Justice gives nine months to the French state to take additional measures



The State has nine months to take “all the necessary measures” to achieve the objective of reducing greenhouse gas emissions by 40% by 2030, ordered the Council of State on Thursday in a statement. unprecedented decision.

Seized by the municipality of Grande-Synthe, which considers itself threatened by the rise in sea level, the highest French administrative court noted that the current trajectories of France do not allow it to meet its commitments within the framework of the Paris agreement.

“Insufficient” efforts

It therefore orders “the Prime Minister to take all useful measures to bend the curve of greenhouse gas emissions (…) in order to ensure its compatibility with the objectives” of France by March 31, deadline which will therefore expire in the middle of the presidential campaign.

This decision, unprecedented in France, comes just after the High Council for the Climate (HCC) once again considered Tuesday in its annual report that “the current efforts are insufficient to guarantee the achievement of the objectives” of France.

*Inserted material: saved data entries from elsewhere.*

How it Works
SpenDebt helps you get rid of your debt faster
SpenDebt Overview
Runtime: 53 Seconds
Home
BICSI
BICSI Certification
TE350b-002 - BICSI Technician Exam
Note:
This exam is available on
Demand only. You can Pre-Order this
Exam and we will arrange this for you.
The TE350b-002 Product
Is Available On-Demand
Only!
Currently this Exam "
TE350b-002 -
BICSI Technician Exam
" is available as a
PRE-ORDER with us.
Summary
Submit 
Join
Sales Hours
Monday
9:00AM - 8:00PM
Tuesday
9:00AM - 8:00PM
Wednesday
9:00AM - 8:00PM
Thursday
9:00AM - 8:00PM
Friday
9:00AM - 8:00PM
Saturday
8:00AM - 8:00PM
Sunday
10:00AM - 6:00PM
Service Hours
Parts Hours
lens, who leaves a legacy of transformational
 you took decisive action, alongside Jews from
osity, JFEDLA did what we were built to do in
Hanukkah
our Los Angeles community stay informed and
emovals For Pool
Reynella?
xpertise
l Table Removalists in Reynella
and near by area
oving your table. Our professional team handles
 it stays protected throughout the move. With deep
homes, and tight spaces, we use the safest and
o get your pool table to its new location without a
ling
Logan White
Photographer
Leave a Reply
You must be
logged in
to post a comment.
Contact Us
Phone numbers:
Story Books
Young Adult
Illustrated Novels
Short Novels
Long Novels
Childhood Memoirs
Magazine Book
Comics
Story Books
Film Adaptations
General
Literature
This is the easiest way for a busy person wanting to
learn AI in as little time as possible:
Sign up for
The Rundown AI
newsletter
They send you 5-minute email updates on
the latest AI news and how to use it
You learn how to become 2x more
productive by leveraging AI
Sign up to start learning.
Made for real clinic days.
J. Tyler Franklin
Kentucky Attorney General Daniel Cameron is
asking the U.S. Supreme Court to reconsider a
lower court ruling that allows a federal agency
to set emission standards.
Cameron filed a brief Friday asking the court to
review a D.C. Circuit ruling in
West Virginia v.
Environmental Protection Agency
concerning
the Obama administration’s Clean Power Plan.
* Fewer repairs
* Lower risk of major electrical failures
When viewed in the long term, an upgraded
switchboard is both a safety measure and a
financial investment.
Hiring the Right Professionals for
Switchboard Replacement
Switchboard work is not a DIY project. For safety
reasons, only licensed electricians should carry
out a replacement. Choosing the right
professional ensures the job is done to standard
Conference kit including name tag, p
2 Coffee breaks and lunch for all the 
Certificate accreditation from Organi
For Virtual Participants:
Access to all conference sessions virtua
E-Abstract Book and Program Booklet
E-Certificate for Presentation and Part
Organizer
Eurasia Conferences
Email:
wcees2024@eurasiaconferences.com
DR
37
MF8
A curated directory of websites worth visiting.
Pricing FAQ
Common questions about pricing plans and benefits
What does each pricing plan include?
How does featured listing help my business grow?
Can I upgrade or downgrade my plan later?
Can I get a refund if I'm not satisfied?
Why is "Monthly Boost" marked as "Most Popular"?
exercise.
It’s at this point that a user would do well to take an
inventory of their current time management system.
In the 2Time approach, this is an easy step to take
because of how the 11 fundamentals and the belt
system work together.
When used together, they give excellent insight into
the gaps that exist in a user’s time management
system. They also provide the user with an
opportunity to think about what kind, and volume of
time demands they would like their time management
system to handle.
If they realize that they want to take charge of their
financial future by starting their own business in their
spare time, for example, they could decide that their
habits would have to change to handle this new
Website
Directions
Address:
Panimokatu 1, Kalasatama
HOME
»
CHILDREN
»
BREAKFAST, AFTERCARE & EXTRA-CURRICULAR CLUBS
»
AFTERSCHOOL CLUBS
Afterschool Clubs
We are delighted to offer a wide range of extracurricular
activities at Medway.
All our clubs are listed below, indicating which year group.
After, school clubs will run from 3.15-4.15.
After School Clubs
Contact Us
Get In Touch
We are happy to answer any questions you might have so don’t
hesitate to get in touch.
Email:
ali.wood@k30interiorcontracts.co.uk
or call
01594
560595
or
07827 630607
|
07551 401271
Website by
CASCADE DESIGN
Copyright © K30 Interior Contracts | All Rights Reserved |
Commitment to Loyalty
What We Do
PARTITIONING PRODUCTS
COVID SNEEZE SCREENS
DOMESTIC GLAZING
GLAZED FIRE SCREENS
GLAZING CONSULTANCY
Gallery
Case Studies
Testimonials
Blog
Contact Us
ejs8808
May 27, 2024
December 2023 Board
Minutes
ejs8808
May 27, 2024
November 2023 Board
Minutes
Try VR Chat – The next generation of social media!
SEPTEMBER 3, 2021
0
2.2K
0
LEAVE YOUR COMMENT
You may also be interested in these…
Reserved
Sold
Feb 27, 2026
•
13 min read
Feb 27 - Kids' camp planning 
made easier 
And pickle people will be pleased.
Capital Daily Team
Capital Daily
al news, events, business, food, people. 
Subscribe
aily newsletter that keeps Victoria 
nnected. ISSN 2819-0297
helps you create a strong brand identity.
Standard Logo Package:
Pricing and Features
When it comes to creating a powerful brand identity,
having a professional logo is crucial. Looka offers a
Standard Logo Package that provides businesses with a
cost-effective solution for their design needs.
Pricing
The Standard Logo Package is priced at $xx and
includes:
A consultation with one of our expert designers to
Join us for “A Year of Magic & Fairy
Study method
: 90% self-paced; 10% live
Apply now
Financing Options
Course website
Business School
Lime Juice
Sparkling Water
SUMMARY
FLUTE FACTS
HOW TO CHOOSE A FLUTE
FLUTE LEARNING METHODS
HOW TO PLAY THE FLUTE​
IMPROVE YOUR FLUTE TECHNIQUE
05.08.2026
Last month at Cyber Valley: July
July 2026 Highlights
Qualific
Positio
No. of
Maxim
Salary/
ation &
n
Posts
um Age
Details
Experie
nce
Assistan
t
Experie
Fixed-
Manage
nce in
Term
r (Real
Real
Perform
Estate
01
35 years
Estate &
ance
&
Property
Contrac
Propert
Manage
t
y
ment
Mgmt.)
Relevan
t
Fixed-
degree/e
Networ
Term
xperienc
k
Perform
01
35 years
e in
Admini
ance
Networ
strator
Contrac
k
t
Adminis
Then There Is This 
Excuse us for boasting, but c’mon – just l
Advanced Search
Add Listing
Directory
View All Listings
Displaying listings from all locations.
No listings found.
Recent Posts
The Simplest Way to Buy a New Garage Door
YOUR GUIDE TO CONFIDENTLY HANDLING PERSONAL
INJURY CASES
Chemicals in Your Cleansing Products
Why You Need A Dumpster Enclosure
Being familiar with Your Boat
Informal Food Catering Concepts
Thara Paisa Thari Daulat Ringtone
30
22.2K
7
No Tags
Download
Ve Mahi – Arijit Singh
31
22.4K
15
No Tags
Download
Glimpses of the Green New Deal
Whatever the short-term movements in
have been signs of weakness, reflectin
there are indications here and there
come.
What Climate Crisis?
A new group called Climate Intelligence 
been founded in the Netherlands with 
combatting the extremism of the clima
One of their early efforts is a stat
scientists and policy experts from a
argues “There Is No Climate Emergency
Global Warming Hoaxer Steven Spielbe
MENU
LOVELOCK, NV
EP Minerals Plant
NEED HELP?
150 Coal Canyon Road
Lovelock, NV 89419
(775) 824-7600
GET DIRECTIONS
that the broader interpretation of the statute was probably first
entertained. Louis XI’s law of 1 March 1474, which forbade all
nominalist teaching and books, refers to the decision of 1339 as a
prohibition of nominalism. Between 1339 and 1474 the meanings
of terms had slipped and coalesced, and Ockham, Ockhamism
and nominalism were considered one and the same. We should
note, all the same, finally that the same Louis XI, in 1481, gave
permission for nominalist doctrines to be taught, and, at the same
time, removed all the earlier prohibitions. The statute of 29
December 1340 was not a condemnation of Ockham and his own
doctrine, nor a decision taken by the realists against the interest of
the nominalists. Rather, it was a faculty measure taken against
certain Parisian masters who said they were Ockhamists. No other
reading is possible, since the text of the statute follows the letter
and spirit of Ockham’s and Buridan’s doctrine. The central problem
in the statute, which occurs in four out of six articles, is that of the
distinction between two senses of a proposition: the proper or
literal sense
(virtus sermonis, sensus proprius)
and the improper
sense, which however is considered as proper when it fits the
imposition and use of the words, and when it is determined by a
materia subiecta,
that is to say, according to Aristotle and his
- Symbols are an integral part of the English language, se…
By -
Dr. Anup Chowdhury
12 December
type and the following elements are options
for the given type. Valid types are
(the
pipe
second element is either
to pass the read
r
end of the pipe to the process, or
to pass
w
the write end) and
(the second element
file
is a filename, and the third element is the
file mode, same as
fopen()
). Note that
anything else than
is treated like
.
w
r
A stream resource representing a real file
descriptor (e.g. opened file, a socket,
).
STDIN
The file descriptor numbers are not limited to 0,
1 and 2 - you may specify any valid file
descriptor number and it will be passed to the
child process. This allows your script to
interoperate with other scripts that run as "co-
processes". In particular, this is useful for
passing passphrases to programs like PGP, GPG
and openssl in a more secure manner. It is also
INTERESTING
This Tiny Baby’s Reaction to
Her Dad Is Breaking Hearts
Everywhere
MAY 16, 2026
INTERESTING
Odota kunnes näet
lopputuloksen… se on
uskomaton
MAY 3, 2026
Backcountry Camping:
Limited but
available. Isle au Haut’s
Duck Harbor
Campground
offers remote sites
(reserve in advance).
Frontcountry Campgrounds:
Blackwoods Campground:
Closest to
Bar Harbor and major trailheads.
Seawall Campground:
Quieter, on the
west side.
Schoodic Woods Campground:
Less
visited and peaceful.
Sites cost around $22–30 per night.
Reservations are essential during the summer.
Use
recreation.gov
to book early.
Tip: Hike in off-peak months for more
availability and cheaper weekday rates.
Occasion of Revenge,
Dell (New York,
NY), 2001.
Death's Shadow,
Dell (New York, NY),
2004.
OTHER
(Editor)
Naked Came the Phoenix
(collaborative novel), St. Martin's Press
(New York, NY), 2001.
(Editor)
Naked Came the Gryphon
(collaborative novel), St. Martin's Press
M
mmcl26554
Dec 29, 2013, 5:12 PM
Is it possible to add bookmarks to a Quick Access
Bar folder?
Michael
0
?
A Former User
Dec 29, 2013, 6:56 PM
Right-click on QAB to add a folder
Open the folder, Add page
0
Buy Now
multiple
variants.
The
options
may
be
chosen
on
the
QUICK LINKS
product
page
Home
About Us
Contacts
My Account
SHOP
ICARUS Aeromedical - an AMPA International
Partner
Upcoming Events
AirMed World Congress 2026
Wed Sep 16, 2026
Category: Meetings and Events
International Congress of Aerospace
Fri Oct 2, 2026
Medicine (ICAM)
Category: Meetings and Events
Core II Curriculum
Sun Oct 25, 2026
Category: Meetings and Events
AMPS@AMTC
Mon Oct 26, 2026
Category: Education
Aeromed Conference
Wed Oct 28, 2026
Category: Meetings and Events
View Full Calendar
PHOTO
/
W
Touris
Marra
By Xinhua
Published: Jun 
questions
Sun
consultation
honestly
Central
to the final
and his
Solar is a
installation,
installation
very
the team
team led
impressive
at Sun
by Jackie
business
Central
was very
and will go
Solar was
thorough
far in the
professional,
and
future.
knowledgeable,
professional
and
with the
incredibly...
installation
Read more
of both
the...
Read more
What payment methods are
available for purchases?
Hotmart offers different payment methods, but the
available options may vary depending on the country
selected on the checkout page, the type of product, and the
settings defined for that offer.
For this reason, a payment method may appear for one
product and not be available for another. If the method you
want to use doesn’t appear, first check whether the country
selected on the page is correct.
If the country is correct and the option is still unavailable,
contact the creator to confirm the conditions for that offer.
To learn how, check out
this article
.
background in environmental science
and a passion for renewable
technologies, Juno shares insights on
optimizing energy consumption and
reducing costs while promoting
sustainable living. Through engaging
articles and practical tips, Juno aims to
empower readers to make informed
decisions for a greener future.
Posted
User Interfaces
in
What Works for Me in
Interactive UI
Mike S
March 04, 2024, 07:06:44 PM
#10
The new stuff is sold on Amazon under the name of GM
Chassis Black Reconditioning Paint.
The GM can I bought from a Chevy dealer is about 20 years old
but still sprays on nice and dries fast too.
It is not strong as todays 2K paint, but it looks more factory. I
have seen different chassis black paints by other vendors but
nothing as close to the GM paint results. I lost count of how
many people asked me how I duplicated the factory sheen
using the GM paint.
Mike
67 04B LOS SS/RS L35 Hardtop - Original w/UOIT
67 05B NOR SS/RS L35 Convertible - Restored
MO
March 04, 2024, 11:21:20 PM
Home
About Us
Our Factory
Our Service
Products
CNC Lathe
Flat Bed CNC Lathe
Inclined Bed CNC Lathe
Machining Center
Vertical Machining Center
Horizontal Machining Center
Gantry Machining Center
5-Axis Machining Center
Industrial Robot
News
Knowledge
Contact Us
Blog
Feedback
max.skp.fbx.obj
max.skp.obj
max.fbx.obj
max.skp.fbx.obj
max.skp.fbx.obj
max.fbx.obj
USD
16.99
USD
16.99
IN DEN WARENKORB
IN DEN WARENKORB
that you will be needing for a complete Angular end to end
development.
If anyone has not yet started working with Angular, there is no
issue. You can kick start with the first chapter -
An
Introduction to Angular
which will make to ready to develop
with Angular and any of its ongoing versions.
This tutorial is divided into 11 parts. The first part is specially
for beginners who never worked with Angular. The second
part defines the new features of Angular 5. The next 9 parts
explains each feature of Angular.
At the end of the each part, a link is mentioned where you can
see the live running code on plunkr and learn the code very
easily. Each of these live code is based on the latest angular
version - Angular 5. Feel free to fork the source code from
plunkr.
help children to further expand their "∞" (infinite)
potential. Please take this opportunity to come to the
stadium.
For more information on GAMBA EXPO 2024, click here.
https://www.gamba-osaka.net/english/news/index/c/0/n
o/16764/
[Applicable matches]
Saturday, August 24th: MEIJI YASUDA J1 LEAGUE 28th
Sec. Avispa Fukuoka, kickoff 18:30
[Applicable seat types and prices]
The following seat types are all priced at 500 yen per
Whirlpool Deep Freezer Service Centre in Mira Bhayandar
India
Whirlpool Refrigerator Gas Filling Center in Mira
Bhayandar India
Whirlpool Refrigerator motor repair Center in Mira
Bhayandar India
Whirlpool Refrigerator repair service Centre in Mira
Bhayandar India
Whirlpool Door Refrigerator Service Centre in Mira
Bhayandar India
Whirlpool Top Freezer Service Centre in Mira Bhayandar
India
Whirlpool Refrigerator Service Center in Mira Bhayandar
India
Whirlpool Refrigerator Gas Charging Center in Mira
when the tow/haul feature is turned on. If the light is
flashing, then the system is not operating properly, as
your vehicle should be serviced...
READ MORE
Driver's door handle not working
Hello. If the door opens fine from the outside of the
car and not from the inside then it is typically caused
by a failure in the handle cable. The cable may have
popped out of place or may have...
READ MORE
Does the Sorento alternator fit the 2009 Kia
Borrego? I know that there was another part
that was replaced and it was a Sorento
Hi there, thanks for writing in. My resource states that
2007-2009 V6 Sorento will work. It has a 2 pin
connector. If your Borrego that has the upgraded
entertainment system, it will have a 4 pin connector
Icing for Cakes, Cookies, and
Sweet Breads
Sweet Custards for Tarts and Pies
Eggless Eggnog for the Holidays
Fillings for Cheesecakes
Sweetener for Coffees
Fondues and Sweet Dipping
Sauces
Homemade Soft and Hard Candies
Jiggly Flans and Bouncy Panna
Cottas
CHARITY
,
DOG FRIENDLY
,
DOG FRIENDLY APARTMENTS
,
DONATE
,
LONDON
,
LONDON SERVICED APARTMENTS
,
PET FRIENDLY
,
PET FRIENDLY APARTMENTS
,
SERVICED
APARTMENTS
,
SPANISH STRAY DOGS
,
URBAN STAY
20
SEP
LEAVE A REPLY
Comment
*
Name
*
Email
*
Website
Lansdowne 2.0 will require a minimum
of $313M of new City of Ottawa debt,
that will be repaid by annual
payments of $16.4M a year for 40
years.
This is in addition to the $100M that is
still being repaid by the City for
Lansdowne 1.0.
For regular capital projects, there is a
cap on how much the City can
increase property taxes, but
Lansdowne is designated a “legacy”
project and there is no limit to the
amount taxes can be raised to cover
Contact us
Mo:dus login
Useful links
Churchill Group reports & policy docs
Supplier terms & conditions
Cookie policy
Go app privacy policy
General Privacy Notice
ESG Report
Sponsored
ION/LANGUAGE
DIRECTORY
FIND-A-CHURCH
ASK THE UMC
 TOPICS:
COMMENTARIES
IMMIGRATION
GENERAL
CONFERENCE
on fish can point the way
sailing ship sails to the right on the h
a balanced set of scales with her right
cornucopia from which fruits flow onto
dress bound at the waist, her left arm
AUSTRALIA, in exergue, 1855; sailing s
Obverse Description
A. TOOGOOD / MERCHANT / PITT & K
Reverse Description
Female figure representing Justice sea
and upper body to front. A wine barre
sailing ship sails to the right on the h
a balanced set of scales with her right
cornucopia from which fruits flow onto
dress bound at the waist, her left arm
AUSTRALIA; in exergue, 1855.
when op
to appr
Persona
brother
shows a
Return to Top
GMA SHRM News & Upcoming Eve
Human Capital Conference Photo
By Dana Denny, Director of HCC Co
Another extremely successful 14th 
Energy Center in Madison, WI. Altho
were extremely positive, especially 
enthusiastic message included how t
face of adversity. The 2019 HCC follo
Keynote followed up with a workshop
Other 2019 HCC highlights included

Despite a drop in emissions of -1.9% in 2019 and -9.2% estimated for 2020, an exceptional figure due to the shutdown of the economy by the Covid-19 pandemic.

EU targets revised upwards

The trajectory will be all the more difficult to respect as the European Union is preparing to revise its objectives upwards with expected repercussions for France, underlines the HCC, an independent body created by Emmanuel Macron to assess the country’s climate policy. .

New strategy of environmental activists, legal disputes on the climate have multiplied in recent years and the first decisions in the matter have been falling in recent months, to the detriment of the State. Same movement abroad, where the Dutch and German courts have also recently ordered an increase in the climate ambitions of their respective states.